2. `state.json` includes ticket completion/test status.
3. Artifact links are present and reproducible.
### Suggested commit message
`docs(observability): document phase-0 telemetry and baseline workflow`
## Validation Commands (per completed ticket set)
Run focused suites first, then full validation when phase is complete:
```bash
pnpm typecheck
pnpm test:run src/audit/logger.test.ts
pnpm test:run src/gateway/metrics.test.ts
pnpm test:run src/gateway/handlers/agent.test.ts
pnpm test:run src/daemon/routing.test.ts
pnpm test:run src/audit/backendCanarySummary.test.ts
pnpm test:run src/gateway/handlers/observability.test.ts
pnpm test:run
pnpm lint
pnpm build
```
## Rollout and Exit Criteria
Phase 0 is complete when:
1. Baseline metrics are emitted for at least one representative channel session and one gateway session.

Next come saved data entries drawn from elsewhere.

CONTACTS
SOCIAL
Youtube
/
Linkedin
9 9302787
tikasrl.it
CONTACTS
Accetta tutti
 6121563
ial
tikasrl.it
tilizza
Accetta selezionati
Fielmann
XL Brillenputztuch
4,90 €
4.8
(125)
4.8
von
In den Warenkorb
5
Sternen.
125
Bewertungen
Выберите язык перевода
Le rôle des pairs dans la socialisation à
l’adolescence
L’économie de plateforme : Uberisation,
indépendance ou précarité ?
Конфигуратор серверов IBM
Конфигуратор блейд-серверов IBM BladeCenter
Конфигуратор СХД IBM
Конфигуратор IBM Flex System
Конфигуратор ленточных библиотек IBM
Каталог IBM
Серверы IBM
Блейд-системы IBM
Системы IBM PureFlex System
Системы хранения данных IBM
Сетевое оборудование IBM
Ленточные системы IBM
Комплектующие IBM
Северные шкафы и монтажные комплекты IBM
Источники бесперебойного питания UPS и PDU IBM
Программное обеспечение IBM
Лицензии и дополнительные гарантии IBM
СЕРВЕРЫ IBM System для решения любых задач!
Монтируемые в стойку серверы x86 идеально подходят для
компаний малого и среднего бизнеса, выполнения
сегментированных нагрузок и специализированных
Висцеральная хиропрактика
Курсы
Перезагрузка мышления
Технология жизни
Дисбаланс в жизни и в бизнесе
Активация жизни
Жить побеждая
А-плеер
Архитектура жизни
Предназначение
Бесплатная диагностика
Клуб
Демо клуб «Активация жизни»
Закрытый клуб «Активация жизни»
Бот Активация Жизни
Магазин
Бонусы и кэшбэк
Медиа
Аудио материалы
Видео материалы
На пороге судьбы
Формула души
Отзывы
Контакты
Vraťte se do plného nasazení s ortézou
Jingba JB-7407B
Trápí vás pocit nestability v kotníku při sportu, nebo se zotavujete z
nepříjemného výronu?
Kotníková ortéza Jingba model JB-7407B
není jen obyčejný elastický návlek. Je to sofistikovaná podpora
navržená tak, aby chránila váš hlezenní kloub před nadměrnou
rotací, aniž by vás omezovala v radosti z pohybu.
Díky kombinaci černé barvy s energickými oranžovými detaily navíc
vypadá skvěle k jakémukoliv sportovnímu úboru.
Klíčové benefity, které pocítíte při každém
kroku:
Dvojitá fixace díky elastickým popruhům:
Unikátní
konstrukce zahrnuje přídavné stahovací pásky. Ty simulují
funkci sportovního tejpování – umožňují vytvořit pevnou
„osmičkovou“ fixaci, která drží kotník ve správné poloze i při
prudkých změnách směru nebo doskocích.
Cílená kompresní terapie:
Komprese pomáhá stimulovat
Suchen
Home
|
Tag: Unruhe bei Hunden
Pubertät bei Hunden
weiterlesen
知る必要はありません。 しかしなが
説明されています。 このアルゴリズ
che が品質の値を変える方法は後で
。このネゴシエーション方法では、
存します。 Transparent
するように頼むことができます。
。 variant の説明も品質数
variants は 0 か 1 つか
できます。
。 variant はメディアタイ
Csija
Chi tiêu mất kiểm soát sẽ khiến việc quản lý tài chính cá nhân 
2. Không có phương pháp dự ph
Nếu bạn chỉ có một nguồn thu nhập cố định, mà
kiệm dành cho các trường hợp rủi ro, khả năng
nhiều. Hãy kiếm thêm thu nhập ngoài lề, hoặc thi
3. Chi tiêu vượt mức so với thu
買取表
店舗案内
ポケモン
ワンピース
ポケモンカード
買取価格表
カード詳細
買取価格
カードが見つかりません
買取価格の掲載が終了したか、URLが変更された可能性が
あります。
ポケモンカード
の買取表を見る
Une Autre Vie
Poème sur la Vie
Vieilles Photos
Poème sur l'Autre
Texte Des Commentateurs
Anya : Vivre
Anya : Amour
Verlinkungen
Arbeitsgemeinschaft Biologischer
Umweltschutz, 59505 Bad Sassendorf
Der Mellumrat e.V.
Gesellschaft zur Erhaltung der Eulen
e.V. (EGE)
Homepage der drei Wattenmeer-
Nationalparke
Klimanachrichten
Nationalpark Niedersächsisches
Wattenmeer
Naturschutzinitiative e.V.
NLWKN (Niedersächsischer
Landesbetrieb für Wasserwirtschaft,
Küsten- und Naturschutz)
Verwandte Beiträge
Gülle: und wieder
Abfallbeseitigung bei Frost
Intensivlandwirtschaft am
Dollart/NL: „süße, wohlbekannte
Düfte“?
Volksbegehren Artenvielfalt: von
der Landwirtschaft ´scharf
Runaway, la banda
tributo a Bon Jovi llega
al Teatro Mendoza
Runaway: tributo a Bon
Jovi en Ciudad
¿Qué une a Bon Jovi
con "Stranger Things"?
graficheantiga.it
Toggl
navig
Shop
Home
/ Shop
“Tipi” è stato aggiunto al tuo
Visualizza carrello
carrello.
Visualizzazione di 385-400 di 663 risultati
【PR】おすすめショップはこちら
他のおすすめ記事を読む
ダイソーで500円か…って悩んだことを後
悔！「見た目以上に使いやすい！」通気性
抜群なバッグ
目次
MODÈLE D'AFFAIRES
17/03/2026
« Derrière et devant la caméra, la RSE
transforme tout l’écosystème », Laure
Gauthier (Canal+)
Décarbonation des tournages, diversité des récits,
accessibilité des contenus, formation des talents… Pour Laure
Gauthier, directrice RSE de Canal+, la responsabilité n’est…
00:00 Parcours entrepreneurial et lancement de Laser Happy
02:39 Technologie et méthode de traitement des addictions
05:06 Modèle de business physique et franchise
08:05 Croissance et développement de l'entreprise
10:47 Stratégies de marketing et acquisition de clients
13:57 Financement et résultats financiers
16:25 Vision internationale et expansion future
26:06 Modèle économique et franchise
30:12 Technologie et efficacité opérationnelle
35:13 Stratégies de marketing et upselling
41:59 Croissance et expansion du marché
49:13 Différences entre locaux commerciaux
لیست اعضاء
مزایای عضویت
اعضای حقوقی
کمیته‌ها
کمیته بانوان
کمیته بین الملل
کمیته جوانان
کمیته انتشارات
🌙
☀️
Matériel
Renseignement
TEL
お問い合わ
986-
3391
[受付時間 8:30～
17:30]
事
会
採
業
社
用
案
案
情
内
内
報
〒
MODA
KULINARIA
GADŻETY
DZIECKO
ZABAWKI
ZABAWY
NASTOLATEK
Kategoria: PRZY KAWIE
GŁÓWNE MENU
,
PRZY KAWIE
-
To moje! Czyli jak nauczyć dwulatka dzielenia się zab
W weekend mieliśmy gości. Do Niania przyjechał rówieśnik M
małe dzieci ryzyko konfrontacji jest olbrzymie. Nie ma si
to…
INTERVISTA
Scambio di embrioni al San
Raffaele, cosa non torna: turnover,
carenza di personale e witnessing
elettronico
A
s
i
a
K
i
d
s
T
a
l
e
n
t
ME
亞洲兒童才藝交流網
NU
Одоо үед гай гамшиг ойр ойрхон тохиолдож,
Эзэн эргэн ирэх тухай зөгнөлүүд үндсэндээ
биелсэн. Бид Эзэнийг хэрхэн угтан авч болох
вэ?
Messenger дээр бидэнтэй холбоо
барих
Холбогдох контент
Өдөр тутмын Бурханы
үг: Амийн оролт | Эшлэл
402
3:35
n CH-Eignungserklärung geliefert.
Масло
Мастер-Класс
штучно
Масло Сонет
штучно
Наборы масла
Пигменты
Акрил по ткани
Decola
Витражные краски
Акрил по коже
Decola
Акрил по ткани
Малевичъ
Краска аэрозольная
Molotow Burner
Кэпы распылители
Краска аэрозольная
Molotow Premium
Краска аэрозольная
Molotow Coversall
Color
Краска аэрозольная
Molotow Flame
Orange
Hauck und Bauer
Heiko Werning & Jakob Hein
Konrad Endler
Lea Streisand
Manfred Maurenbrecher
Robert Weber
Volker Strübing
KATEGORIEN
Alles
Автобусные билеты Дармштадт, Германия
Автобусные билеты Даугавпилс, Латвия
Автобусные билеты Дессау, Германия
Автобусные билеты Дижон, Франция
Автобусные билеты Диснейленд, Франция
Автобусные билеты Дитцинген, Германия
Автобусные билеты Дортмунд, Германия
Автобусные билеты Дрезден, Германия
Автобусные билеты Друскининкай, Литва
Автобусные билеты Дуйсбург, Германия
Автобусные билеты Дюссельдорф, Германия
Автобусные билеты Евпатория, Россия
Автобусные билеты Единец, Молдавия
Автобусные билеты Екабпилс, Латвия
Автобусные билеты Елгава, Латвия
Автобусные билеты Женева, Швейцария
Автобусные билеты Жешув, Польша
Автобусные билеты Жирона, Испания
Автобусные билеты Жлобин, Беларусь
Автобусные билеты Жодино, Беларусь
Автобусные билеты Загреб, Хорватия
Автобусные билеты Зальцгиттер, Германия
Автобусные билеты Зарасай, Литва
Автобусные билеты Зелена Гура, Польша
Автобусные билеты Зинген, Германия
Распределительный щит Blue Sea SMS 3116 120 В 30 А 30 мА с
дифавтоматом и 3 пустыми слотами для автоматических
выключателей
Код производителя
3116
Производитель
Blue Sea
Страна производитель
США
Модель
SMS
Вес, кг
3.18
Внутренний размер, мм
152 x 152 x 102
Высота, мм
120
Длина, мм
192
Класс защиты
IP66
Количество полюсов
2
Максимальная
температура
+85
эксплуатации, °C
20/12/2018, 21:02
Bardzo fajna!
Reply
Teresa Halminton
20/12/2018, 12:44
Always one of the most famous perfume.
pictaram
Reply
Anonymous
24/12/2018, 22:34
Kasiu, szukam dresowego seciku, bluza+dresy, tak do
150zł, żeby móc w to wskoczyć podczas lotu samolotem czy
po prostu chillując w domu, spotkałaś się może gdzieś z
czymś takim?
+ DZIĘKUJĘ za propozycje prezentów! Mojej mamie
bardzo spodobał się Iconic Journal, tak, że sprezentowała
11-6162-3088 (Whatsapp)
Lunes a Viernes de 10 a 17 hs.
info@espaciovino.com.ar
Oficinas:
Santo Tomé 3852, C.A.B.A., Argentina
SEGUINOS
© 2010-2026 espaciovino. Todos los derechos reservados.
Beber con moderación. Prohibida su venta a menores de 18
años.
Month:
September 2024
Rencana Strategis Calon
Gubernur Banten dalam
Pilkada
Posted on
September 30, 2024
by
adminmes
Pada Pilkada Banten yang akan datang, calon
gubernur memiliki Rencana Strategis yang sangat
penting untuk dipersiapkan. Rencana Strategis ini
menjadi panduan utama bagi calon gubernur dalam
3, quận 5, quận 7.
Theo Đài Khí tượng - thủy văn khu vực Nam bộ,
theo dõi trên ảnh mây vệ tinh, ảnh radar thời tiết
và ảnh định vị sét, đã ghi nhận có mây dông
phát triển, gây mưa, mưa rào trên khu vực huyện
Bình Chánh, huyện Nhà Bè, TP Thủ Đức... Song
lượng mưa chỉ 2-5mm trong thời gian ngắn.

2. A baseline summary artifact is generated and committed under `docs/plans/artifacts/`.
3. No user-visible response behavior changed compared to pre-phase baseline.
## Subagent Model Assignment Plan
1. `claude-haiku-4.5`:
- schema additions, mechanical logger wiring, docs consistency edits.
2. `claude-sonnet-4.6`:
- gateway/router instrumentation and metrics implementation.
3. `claude-opus-4.6`:
- event taxonomy review, baseline gate design, failure-mode coverage review.